Il presidente, però, se strizza l'occhio agli elettori di centro, scontenta e un po' sconcerta la sua base più solida, la sinistra democratica. Dall'altra parte, a contestare l'accordo, sono quelli del Tea Party, l'ala populista dell'opposizione, che volevano tagli più profondi alla spesa pubblica.

Pari e patta, dunque? No, vantaggio a Obama: in questa partita, che era solo politica, per nulla economica, i repubblicani, che non hanno un candidato alla Casa Bianca, perdono la possibilità di azzoppare il presidente nell’imminenza delle elezioni. L’esito del confronto suona, quindi, quasi un via libera alla conferma del primo presidente nero degli Stati Uniti. Tra Obama e il secondo mandato, l’unico ostacolo è, oggi, una ricaduta nella recessione.

Come da copione, lo sblocco della trattativa, che andava avanti da settimane, dalla partita a golf tra Obama e il leader dei repubblicani John Boehner, è arrivato quando mancava pochissimo al termine ultimo del 2 agosto.

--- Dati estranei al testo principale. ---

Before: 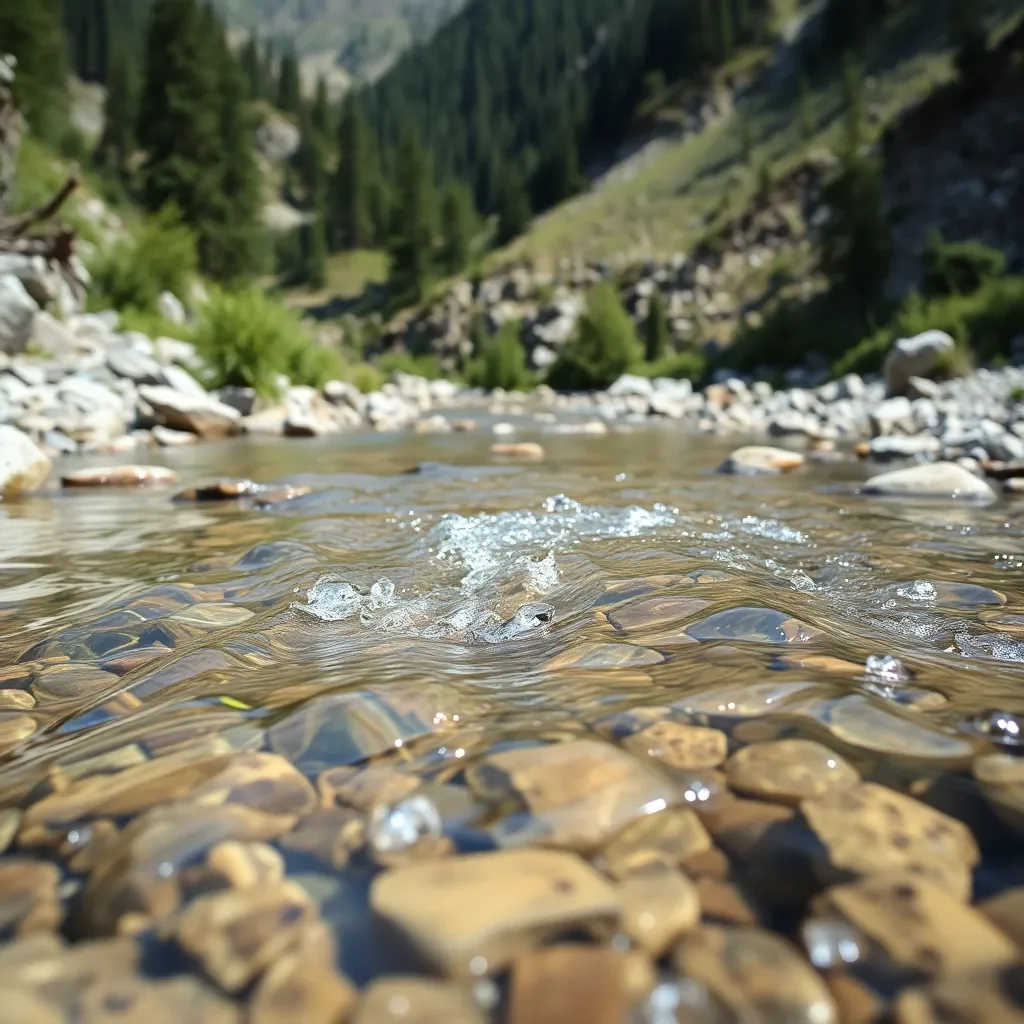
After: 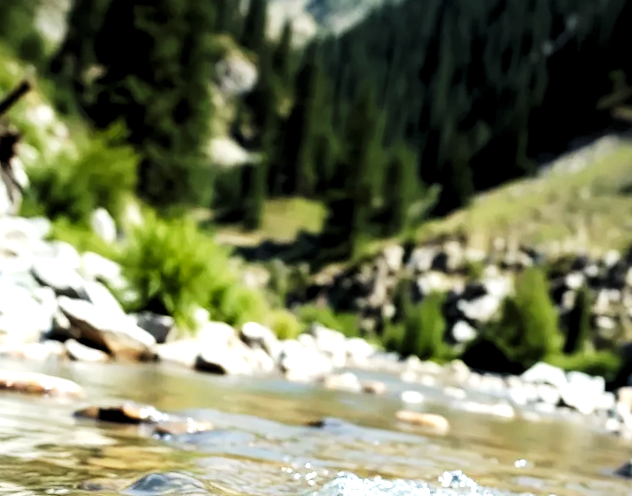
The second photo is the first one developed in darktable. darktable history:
crop: left 15.306%, top 9.065%, right 30.789%, bottom 48.638%
base curve: curves: ch0 [(0, 0) (0.007, 0.004) (0.027, 0.03) (0.046, 0.07) (0.207, 0.54) (0.442, 0.872) (0.673, 0.972) (1, 1)], preserve colors none
exposure: black level correction 0, exposure -0.766 EV, compensate highlight preservation false
levels: levels [0.052, 0.496, 0.908]
contrast brightness saturation: saturation -0.05
rotate and perspective: rotation 9.12°, automatic cropping off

Dopo un sabato drammatico, in cui erano saltati prima il piano Boehner, poi quello del capo dei democratici al Senato Harry Reid, affondati anche dal voto di franchi tiratori dei due schieramenti, l’intesa matura domenica e ottiene l’avallo del Congresso lunedì. L’annuncio dello sventato pericolo di default amministrativo viene dallo stesso presidente, che, a più riprese, nelle ultime settimane, si era rivolto ai cittadini americani perché sollecitassero i loro rappresentanti a raggiungere un compromesso e aveva ripetutamente invitato alla Casa Bianca i leader repubblicani e democratici per spingerli a un accordo bipartisan. Il discorso del presidente era chiaro: con il voto di protesta delle elezioni di midterm del novembre scorso, i cittadini hanno chiesto un governo migliore, ma non l’assenza di un governo, come sarebbe risultato, invece, da un blocco puro e semplice della spesa pubblica.

Il compromesso americano non mette del tutto gli Stati Uniti al riparo dagli strali delle agenzie di rating, che potrebbero, nei prossimi giorni, penalizzare lo stesso il debito americano. Ma la pace di Washington dovrebbe avere qualche riflesso positivo in un’Europa alle prese con la debolezza di alcuni paesi della zona euro, a partire dalla Grecia, per arrivare all’Italia della continua fibrillazione politica e alla Spagna delle prossime elezioni anticipate.

Lo psicodramma del debito, una pantomima americana che praticamente tutti i presidenti, da Ronald Reagan in poi, hanno vissuto, conferma l’andamento ad alti e bassi del mandato di Barack Obama, che passa da successi di politica interna – la riforma della sanità – o internazionale – l’eliminazione di Osama Bin Laden – a incidenti di percorso che ne compromettono la popolarità. Il nodo resta, però, l’uscita dalla crisi dell’economia americana, non solo in termini di crescita, ma anche in termini di occupazione. Su questo dato, o almeno sulla percezione economica che gli elettori avranno, si giocano le presidenziali 2012. Il compromesso sul debito dà alla Casa Bianca un anno di libertà di manovra, senza esporla al rischio di un nuovo e logorante negoziato con l’opposizione repubblicana. Solo per questo, Obama può andare in ferie più sereno.